„Es lebe der Widerstand von Mexmûr“

Die Belagerung von Camp Mexmûr durch irakische Armee- und Polizeieinheiten dauert an, die Menschen leisten weiter Widerstand. Der Volksrat von Mexmûr erklärte nach Verhandlungen mit der Armeeführung, sich keinem Staat auszuliefern.

Der Versuch der irakischen Armee, Camp Mexmûr mit Stacheldraht einzuzäunen und in ein riesiges Gefängnis zu verwandeln, ist durch den Widerstand der Bevölkerung vorläufig gestoppt worden. Am frühen Morgen waren Militärs mit Spezialeinheiten und Polizeiunterstützung mit Dutzenden Panzerfahrzeugen vor dem selbstverwalteten Camp in Südkurdistan angerückt. Tausende Menschen protestierten gegen den Einsatz.


Eine Abordnung des Volksrats von Mexmûr verhandelte mit der Einsatzleitung.
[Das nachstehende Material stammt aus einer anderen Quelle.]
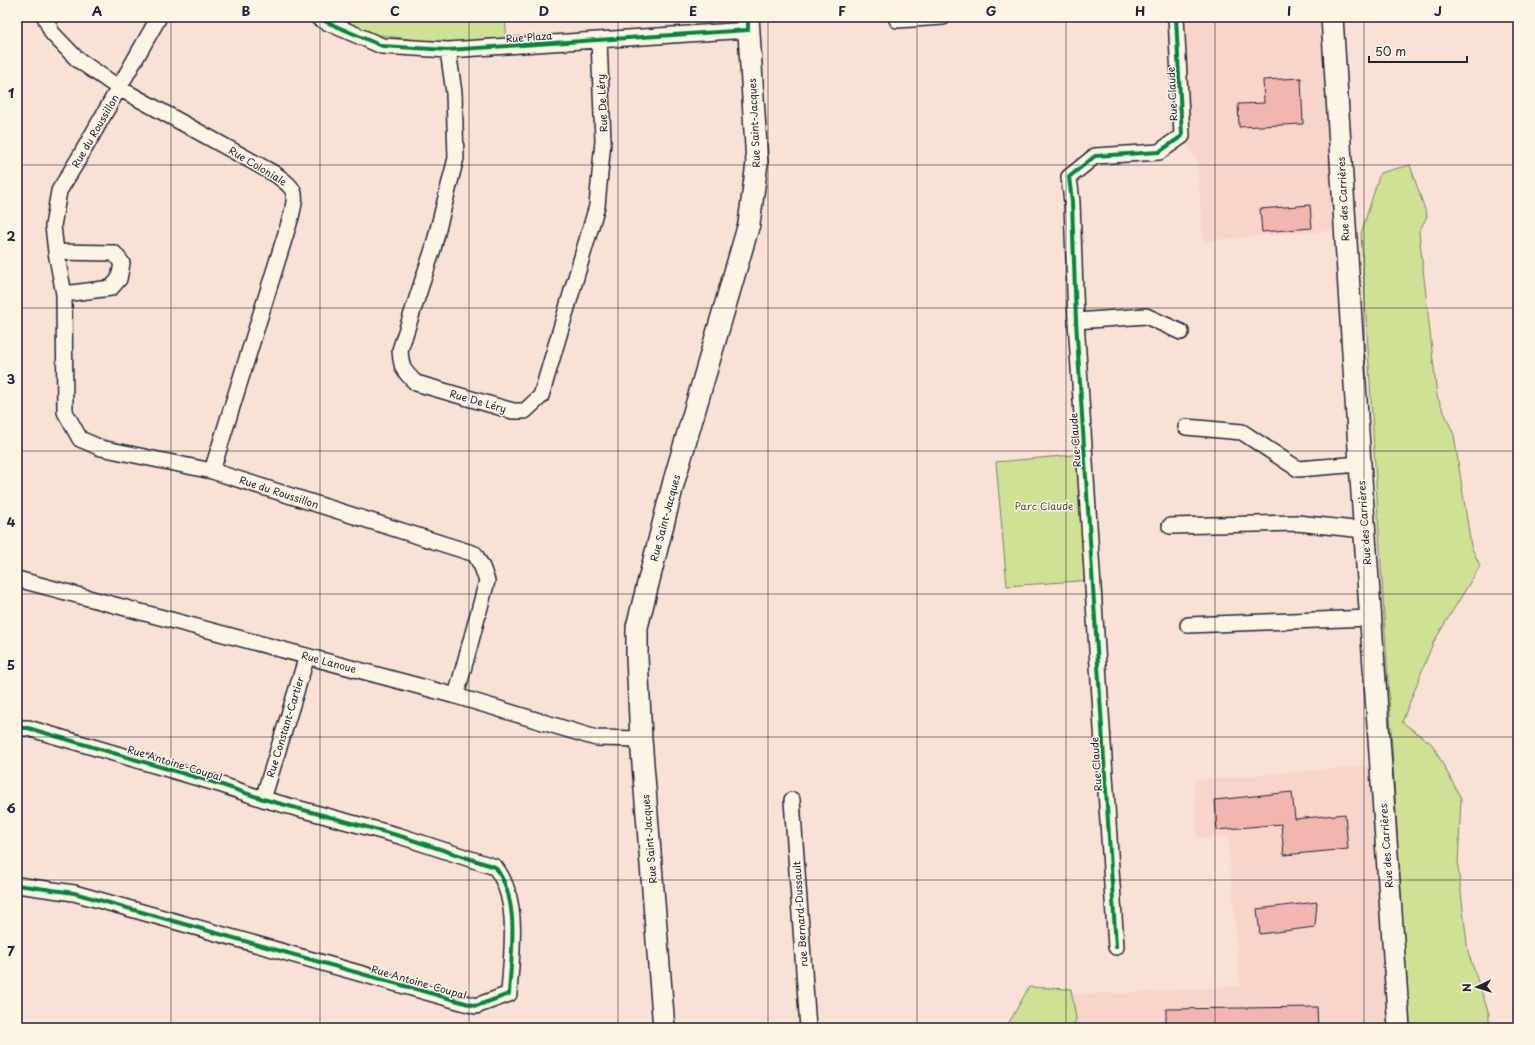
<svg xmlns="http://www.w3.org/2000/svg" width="1535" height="1045" font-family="'Playpen Sans',sans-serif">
<rect width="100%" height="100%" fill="#f9e2d5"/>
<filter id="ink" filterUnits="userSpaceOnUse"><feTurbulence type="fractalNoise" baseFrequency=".025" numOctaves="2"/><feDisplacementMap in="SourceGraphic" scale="8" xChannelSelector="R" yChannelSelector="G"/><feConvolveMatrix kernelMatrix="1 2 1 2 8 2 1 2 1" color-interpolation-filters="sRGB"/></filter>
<g filter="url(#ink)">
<path fill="#f7d5ca" d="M 1176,17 L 1329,17 L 1339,230 L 1203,241 L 1197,159 L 1182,136 Z
M 1380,765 L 1398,1028 L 1040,1028 L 1038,995 L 1151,992 L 1240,986 L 1228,837 L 1197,838 L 1194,780 Z"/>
<path fill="#cfe195" stroke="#788268" d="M 327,17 L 505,17 L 507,40 L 443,44 L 352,31 Z
M 1410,165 L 1427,216 L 1419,232 L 1437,396 L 1454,435 L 1471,546 L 1480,566 L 1433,643 L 1402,722 L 1432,744 L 1461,798 L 1458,867 L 1468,952 L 1489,1014 L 1489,1028 L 1409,1028 L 1361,234 L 1380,173 Z
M 1084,454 L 1092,580 L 1007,586 L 996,462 Z
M 1029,987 L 1071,989 L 1076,1018 L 1073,1028 L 1006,1028 Z"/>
<path fill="#f2b6b0" stroke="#22223b" d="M 1301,78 L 1303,124 L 1239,127 L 1238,104 L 1264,103 L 1263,80 Z
M 1310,205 L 1312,228 L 1262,232 L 1260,209 Z
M 1292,792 L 1295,819 L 1345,814 L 1348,849 L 1284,855 L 1281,824 L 1217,830 L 1215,800 Z
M 1317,902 L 1315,927 L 1260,934 L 1257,909 Z
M 1317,1007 L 1318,1028 L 1166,1028 L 1166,1009 Z"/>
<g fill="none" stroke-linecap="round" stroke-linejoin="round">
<defs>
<path id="street" d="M 45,17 L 52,33 L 77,59 L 119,88 L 275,174 C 297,190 297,192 291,217 L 212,471
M 159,17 L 78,160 L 59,191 L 53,226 L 56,252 L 64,294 L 65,412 L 80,439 L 101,448 L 212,471 L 475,554 L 482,567 L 487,581 L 456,696
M 317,17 L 324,21 L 382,46 L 448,50 L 748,30
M 897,17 L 897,20 L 943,17
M 448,50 L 454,93 L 456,158 L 433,249 L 400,350 C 401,367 403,371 416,383 L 513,411 L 525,411 L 541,396 L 597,206 L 603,141 L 599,40
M 56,252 L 114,253 L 122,263 L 119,279 L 111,288 L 64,294
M 1076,321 L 1146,316 L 1181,332
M 1186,427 L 1242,432 L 1298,469 L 1360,464
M 1170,526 L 1297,523 L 1364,530
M 17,579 L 456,696 L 596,738 L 641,739
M 1188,625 L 1370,618
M 17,728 L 28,728 L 219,784 L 263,799 L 400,836 L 495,867 C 521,900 511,955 509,994 L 476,1006 L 74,893 L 17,885
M 263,799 L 307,656
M 792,800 L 808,1028
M 1116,947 L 1076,321 L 1072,202 L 1069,177 L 1095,156 L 1159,152 L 1182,136 L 1176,17"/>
<path id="secondary" d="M 1332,17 L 1360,464 L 1399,1028
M 664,1028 L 641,739 L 637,657 L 637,627 L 674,481 L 749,224 L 757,163 L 748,17"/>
</defs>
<use href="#street" stroke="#22223b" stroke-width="18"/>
<use href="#secondary" stroke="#22223b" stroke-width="24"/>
<use href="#street" stroke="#fcf5e5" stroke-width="15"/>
<use href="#secondary" stroke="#fcf5e5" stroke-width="21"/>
<defs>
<path id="cycleway" d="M 317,17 L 324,21 L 382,46 L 448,50 L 748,30 L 748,17
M 17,728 L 28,728 L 219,784 L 263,799 L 400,836 L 495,867 C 521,900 511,955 509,994 L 476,1006 L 74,893 L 17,885
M 1116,947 L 1076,321 L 1072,202 L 1069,177 L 1095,156 L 1159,152 L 1182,136 L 1176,17"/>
</defs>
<use href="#cycleway" stroke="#fcf5e5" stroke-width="6"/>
<use href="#cycleway" stroke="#00873e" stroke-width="4"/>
</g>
</g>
<path fill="none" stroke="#22223b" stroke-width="1" stroke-opacity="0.55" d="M 171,17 L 171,1028M 320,17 L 320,1028M 469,17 L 469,1028M 618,17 L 618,1028M 768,17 L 768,1028M 917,17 L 917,1028M 1066,17 L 1066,1028M 1215,17 L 1215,1028M 1364,17 L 1364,1028M 17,165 L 1518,165M 17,308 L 1518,308M 17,451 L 1518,451M 17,594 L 1518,594M 17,737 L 1518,737M 17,880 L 1518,880"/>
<g text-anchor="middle" stroke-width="3" stroke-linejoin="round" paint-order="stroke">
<g font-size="10" fill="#22223b" stroke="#fcf5e5">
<text transform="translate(529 37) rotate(-4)" y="4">Rue Plaza</text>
<text transform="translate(1172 94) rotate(-93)" y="4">Rue Claude</text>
<text transform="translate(602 103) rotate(-93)" y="4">Rue De Léry</text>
<text transform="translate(754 123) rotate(-93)" y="4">Rue Saint-Jacques</text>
<text transform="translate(95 131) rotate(-60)" y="4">Rue du Roussillon</text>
<text transform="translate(258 166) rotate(31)" y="4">Rue Coloniale</text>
<text transform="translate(1343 199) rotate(-93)" y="4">Rue des Carrières</text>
<text transform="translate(478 401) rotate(16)" y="4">Rue De Léry</text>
<text transform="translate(1075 440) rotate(-94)" y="4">Rue Claude</text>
<text transform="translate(279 492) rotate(18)" y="4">Rue du Roussillon</text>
<text transform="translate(665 518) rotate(-75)" y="4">Rue Saint-Jacques</text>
<text transform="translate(1364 523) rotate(-94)" y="4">Rue des Carrières</text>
<text transform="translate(329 662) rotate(15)" y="4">Rue Lanoue</text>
<text transform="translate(285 727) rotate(-73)" y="4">Rue Constant-Cartier</text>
<text transform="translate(175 763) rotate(17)" y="4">Rue Antoine-Coupal</text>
<text transform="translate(1096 764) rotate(-94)" y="4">Rue Claude</text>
<text transform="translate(649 839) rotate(-95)" y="4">Rue Saint-Jacques</text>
<text transform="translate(1386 846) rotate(-94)" y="4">Rue des Carrières</text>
<text transform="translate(800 914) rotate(-94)" y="4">rue Bernard-Dussault</text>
<text transform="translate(419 982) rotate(16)" y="4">Rue Antoine-Coupal</text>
</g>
<g font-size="10" fill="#4d5252" stroke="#fcf5e5">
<text x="1044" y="510">Parc Claude</text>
</g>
</g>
<rect width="1535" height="1045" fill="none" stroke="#fcf5e5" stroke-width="44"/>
<g transform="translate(1477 987) rotate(266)" stroke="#fcf5e5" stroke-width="3" paint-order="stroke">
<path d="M0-3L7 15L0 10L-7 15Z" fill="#22223b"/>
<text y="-6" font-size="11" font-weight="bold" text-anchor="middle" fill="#22223b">N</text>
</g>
<path d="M1369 56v6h98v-6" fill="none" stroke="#22223b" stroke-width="2"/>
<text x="1375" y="56" font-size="12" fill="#22223b" stroke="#fcf5e5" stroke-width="3" paint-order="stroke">50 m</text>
<rect x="22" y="22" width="1491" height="1001" fill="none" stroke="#22223b" stroke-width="1.5"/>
<g font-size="13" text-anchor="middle" font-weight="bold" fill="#22223b">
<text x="97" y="16">A</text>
<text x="246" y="16">B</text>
<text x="395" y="16">C</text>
<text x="544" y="16">D</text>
<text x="693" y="16">E</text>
<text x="842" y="16">F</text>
<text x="991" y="16">G</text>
<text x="1140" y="16">H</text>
<text x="1289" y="16">I</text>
<text x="1438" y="16">J</text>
<text x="11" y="98">1</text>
<text x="11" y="241">2</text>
<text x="11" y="384">3</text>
<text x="11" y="527">4</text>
<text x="11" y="670">5</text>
<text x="11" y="813">6</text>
<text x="11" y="956">7</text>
</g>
</svg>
Nach den stundenlang andauernden Gesprächen gab Filiz Budak eine Erklärung im Namen des Volksrats ab:

„Die irakische Armee wollte das Gebiet mit Soldaten und Polizisten umstellen. Unser Willen und unser Lebensrecht werden missachtet. Als Bevölkerung von Mexmûr wehren wir uns seit etwa dreißig Jahren dagegen, unseren Willen irgendjemandem unterzuordnen. Das werden wir auch weiterhin tun. Die irakische Regierung löst unsere Probleme nicht und verteidigt uns nicht. Jetzt soll das Camp mit Beobachtungstürmen in der Umgebung ausgestattet werden, als ob das etwas gegen Luftangriffe nützen würde. Es wird so getan, als ob es kein anderes Problem geben würde. Wir verhandeln seit über einer Stunde. Das Militär will diese Türme unbedingt aufstellen und behauptet, dass die Bevölkerung das befürwortet. Angeblich sollen nur der Volksrat und einige Einzelpersonen dagegen sein. Wir haben geantwortet, dass die Bevölkerung über einen eigenen Willen verfügt und hier vor Ort ist. Die Menschen in Mexmûr werden das niemals akzeptieren, sie kämpfen seit dreißig Jahren. Als Volk werden wir auf keinen Fall zurückweichen. Das ist die Entscheidung der Bevölkerung. Wir werden Widerstand leisten. Falls notwendig werden wir Tag und Nacht hier ausharren. Wir haben uns nicht dem türkischen Staat ausgeliefert und werden uns auch nicht dem irakischen Staat ausliefern. Widerstand heißt Leben. Unser Widerstand wird Erfolg haben, ebenso wie in Rojava und Şengal.“

Filiz Budak gibt eine Erklärung im Namen des Volksrats von Mexmûr ab

Die Menschenmenge reagierte auf die Erklärung mit dem Ruf „Biji Berxwedana Mexmûrê” (Es lebe der Widerstand von Mexmûr).


In den letzten Jahren sind ähnliche Versuche, das Camp mit Stacheldraht einzuzäunen, am Widerstand der Bevölkerung gescheitert. Camp Mexmûr liegt etwa 60 Kilometer südwestlich von Hewlêr (Erbil), der Hauptstadt der Kurdistan-Region Irak. In dem Lager leben mehr als 12.000 Menschen. Die meisten von ihnen waren in den 1990er Jahren aufgrund der Repression des türkischen Staates und der Politik der verbrannten Erde gezwungen, ihre Dörfer in Nordkurdistan zu verlassen. Nach einer mehrjährigen Odyssee und Aufenthalten in verschiedenen Camps haben sie 1998 am Rand der Wüste das Lager Mexmûr gegründet. Die Campbevölkerung bildet damit die größte kurdische Flüchtlingsgemeinschaft weltweit.

Drohnenangriffe auf Geflüchtete

Der Türkei ist das basisdemokratisch organisierte und selbstverwaltete Camp ein Dorn im Auge. In den vergangenen Jahren kam es immer wieder zu Luftschlägen auf Mexmûr, zuletzt im August 2022. Dabei war ein sechsfacher Familienvater von einer Drohne getötet worden. Bei einem Luftangriff drei Monate zuvor war ebenfalls ein Zivilist von der türkischen Armee tödlich verletzt worden. Diese Kriegsverbrechen sind bis heute ohne Konsequenzen geblieben.

Offiziell unter UN-Schutz

Offiziell steht Mexmûr unter dem Schutz des UNHCR, praktisch sind die Vereinten Nationen allerdings nur noch nominell präsent. Die Organisation verließ das Lager bei den Angriffen der Terrorgruppe „Islamischer Staat“ (IS) im Jahr 2014 und kehrte danach nicht mehr zurück.